(Beginning of RECORDED DATA)

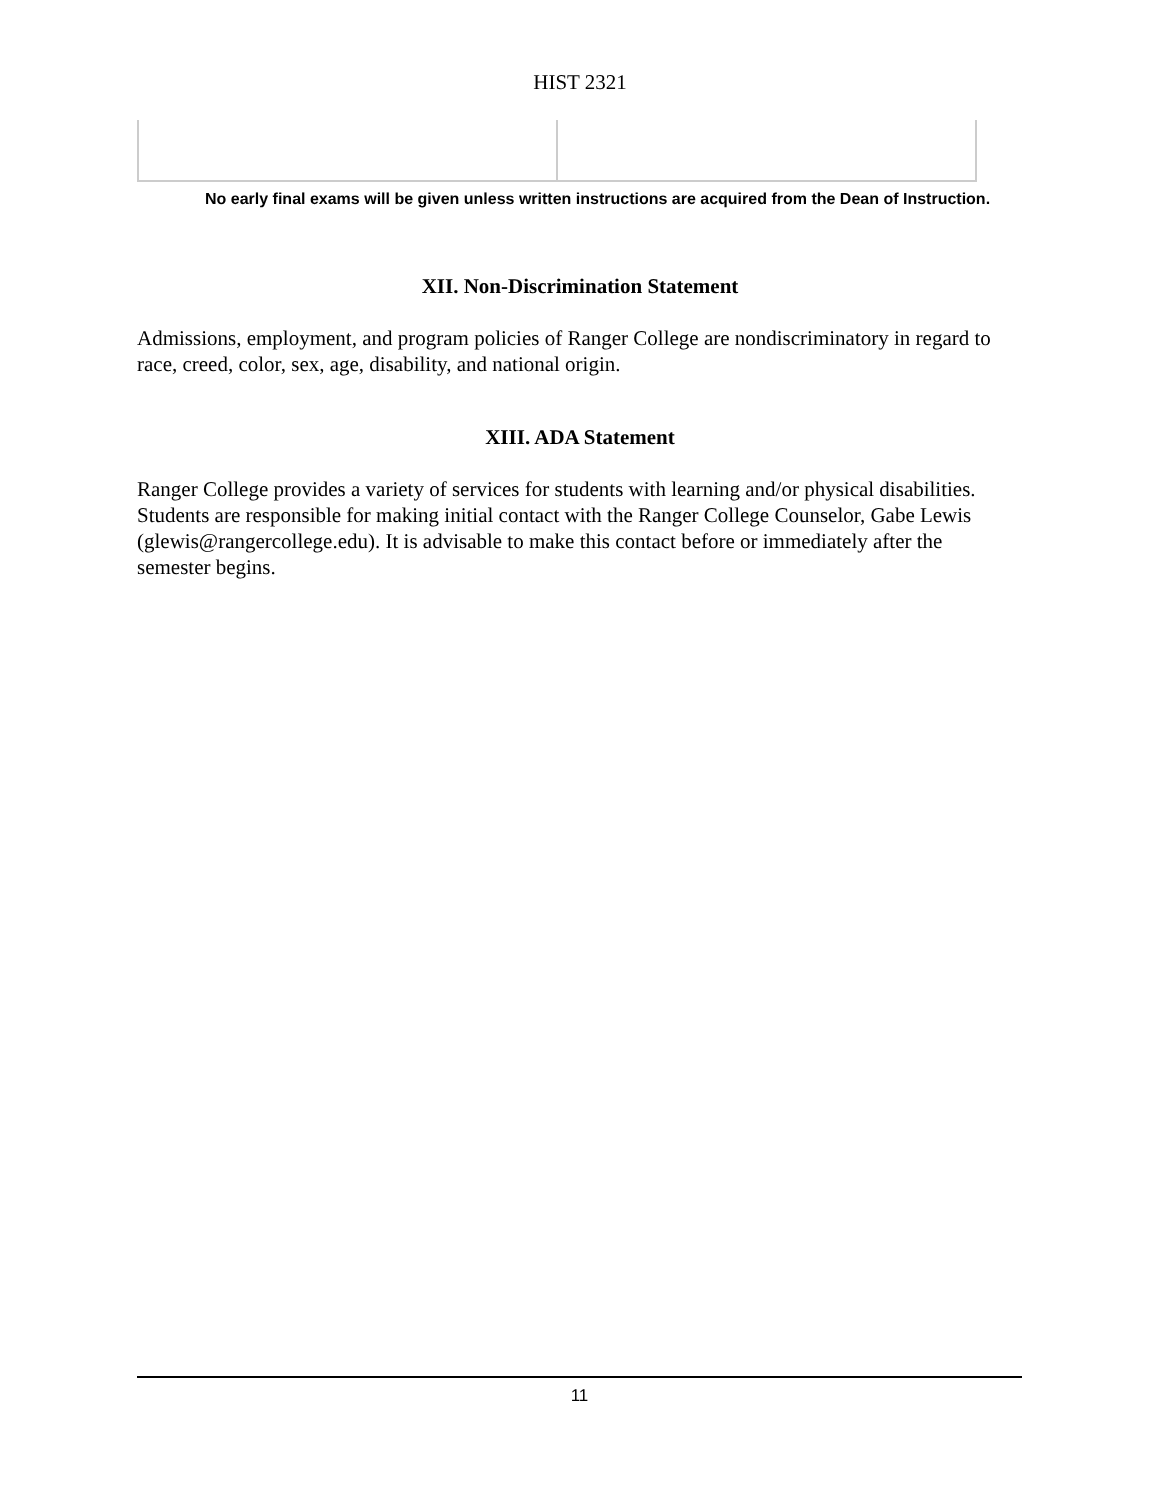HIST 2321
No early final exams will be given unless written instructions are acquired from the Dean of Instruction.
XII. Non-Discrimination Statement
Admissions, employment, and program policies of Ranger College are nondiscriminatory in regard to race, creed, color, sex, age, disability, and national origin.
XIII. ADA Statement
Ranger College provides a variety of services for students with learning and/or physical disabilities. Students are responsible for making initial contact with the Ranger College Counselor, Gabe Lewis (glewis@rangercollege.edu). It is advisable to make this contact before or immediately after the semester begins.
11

(End of RECORDED DATA)
(Beginning of RECORDED DATA)

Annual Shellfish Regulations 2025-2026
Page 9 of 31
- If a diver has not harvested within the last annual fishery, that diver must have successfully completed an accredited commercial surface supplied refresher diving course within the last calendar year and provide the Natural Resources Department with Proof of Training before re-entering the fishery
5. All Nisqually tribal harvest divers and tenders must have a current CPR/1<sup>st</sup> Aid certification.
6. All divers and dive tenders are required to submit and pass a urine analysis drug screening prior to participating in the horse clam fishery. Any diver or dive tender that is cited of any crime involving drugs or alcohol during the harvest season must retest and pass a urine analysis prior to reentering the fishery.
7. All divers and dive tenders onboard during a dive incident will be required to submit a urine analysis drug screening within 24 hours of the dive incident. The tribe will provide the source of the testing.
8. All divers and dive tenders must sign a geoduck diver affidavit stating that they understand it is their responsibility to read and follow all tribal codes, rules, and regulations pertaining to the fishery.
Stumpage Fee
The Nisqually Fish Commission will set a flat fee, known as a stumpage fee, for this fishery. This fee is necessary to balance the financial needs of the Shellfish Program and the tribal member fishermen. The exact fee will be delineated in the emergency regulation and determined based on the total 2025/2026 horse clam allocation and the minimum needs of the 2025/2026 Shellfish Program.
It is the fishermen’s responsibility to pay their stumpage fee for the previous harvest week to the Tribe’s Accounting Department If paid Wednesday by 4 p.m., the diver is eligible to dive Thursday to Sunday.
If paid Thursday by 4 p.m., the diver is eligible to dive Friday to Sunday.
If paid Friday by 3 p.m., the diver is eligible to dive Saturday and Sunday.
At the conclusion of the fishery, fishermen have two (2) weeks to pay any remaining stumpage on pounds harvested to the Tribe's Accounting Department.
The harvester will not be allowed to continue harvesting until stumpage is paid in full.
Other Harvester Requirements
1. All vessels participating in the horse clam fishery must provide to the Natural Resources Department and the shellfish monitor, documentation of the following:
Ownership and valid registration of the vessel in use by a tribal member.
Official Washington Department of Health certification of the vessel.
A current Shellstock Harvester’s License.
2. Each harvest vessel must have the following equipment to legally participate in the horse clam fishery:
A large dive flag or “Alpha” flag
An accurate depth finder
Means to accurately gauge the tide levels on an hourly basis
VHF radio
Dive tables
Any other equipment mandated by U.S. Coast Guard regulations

(End of RECORDED DATA)
(Beginning of RECORDED DATA)

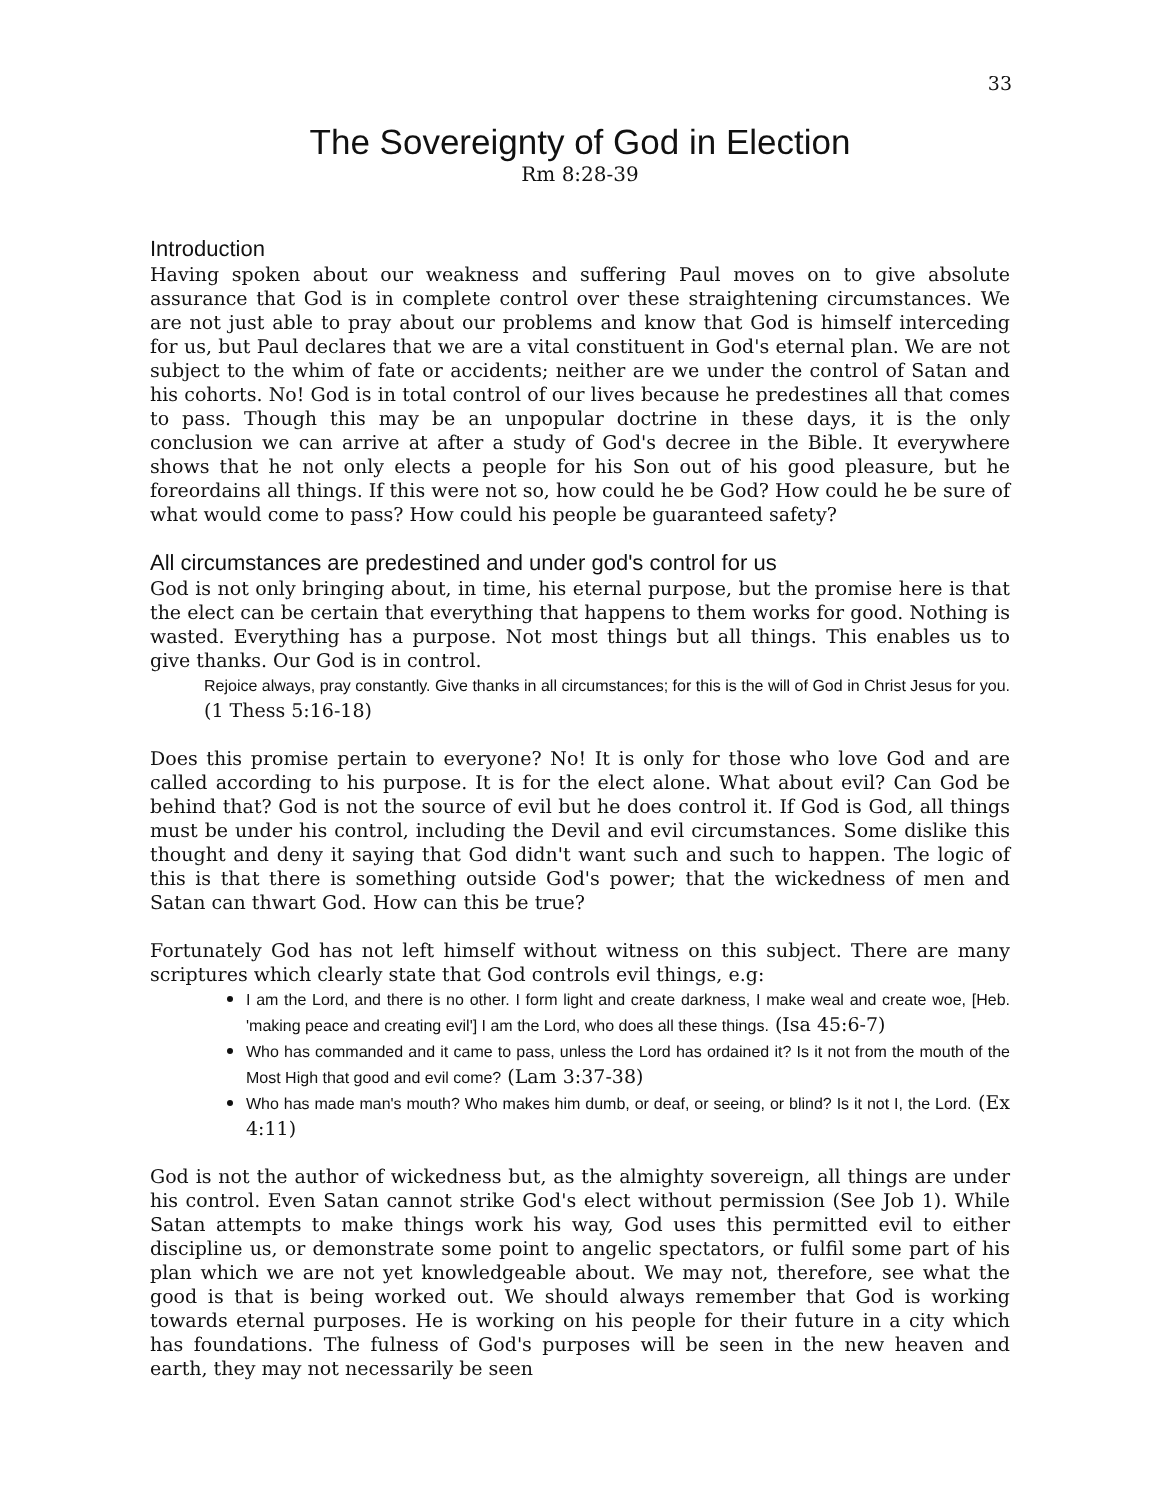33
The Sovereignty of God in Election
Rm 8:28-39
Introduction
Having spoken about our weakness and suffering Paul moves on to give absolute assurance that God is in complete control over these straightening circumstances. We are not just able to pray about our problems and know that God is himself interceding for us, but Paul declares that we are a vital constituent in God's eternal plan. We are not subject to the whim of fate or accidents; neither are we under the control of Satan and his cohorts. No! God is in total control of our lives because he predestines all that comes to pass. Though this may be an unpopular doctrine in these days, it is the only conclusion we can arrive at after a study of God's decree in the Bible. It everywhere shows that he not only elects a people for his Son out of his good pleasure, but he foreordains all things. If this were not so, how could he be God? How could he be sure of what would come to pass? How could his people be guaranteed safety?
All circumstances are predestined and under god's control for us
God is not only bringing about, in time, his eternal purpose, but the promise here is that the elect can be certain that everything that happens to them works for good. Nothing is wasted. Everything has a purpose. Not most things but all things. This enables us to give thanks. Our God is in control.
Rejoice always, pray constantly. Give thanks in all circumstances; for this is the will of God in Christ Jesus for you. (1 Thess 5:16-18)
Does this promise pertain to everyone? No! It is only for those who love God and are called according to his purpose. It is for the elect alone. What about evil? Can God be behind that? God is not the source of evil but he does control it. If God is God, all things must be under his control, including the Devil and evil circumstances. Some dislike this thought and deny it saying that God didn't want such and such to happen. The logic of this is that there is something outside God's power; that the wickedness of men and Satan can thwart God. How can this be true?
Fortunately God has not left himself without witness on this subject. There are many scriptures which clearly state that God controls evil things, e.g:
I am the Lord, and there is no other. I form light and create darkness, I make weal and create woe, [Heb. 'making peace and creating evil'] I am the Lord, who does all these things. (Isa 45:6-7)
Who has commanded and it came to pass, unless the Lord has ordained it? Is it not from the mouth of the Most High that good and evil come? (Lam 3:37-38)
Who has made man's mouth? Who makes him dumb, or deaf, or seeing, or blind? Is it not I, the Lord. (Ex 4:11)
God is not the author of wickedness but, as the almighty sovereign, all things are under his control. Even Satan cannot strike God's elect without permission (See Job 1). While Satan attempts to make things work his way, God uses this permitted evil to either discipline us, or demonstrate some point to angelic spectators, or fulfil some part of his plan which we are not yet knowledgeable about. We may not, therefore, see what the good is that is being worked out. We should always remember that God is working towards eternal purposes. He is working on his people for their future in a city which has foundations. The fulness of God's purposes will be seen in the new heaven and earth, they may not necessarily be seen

(End of RECORDED DATA)

WORK TASK: Reproduce verbatim the lines above, from the line with "Fortunately God has" through the line with "God is not the author".

SOLUTION TO THIS PROBLEM:
Fortunately God has not left himself without witness on this subject. There are many scriptures which clearly state that God controls evil things, e.g:
I am the Lord, and there is no other. I form light and create darkness, I make weal and create woe, [Heb. 'making peace and creating evil'] I am the Lord, who does all these things. (Isa 45:6-7)
Who has commanded and it came to pass, unless the Lord has ordained it? Is it not from the mouth of the Most High that good and evil come? (Lam 3:37-38)
Who has made man's mouth? Who makes him dumb, or deaf, or seeing, or blind? Is it not I, the Lord. (Ex 4:11)
God is not the author of wickedness but, as the almighty sovereign, all things are under his control. Even Satan cannot strike God's elect without permission (See Job 1). While Satan attempts to make things work his way, God uses this permitted evil to either discipline us, or demonstrate some point to angelic spectators, or fulfil some part of his plan which we are not yet knowledgeable about. We may not, therefore, see what the good is that is being worked out. We should always remember that God is working towards eternal purposes. He is working on his people for their future in a city which has foundations. The fulness of God's purposes will be seen in the new heaven and earth, they may not necessarily be seen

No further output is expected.